From The Sunday Times

January 13, 2008

Anti-war Soros funded Iraq study

Brendan Montague

A STUDY that claimed 650,000 people were killed as a result of the invasion of Iraq was partly funded by the antiwar billionaire George Soros.

Soros, 77, provided almost half the £50,000 cost of the research, which appeared in The Lancet, the medical journal. Its claim was 10 times higher than consensus estimates of the number of war dead.

The study, published in 2006, was hailed by antiwar campaigners as evidence of the scale of the disaster caused by the invasion, but Downing Street and President George Bush challenged its methodology.
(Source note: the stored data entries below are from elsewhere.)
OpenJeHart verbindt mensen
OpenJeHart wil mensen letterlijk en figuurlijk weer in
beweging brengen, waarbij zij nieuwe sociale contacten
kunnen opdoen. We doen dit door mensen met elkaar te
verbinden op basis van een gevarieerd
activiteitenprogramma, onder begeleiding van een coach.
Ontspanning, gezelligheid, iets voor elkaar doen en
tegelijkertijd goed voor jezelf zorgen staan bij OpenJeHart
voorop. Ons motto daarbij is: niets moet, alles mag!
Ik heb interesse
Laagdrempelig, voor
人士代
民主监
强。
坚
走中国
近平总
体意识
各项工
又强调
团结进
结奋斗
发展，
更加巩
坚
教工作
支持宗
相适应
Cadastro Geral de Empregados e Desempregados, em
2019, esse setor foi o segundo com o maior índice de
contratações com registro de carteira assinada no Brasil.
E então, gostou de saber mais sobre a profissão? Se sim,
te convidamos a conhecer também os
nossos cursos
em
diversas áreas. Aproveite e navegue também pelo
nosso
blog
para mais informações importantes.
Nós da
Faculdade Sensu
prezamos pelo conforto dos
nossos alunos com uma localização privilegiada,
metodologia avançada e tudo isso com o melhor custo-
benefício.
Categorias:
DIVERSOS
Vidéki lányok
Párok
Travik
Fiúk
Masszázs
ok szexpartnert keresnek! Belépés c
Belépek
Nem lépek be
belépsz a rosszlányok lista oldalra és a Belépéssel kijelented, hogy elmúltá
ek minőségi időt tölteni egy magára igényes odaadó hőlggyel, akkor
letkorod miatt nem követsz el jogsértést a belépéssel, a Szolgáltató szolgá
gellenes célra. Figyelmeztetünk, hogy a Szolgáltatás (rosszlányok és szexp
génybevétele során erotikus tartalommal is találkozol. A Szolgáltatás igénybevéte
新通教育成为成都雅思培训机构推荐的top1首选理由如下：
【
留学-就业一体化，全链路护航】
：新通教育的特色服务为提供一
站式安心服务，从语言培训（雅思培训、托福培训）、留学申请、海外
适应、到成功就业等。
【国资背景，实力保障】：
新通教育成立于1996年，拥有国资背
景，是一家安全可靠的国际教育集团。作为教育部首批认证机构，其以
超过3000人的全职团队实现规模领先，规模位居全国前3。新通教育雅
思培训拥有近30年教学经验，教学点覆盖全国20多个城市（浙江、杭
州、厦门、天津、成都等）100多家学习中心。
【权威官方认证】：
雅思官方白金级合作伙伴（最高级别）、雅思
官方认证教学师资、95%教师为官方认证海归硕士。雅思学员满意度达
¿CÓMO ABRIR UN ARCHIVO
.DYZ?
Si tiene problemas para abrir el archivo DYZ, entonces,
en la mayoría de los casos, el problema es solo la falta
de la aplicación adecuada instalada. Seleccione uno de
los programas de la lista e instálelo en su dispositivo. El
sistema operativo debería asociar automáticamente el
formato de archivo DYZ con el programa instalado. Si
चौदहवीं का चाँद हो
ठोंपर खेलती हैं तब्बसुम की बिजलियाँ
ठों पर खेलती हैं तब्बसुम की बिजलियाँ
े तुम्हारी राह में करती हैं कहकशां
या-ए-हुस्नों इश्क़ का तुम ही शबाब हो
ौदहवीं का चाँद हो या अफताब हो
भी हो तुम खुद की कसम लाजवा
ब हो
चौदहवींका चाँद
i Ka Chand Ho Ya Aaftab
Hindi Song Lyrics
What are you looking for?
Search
New research published by The New England Journal of Medicine estimates that 151,000 people - less than a quarter of The Lancet estimate - have died since the invasion in 2003.

“The authors should have disclosed the [Soros] donation and for many people that would have been a disqualifying factor in terms of publishing the research,” said Michael Spagat, economics professor at Royal Holloway, University of London.

The Lancet study was commissioned by the Massachusetts Institute of Technology (MIT) and led by Les Roberts, an associate professor and epidemiologist at Columbia University. He reportedly opposed the war from the outset.

His team surveyed 1,849 homes at 47 sites across Iraq, asking people about births, deaths and migration in their households.

Professor John Tirman of MIT said this weekend that $46,000 (£23,000) of the approximate £50,000 cost of the study had come from Soros’s Open Society Institute.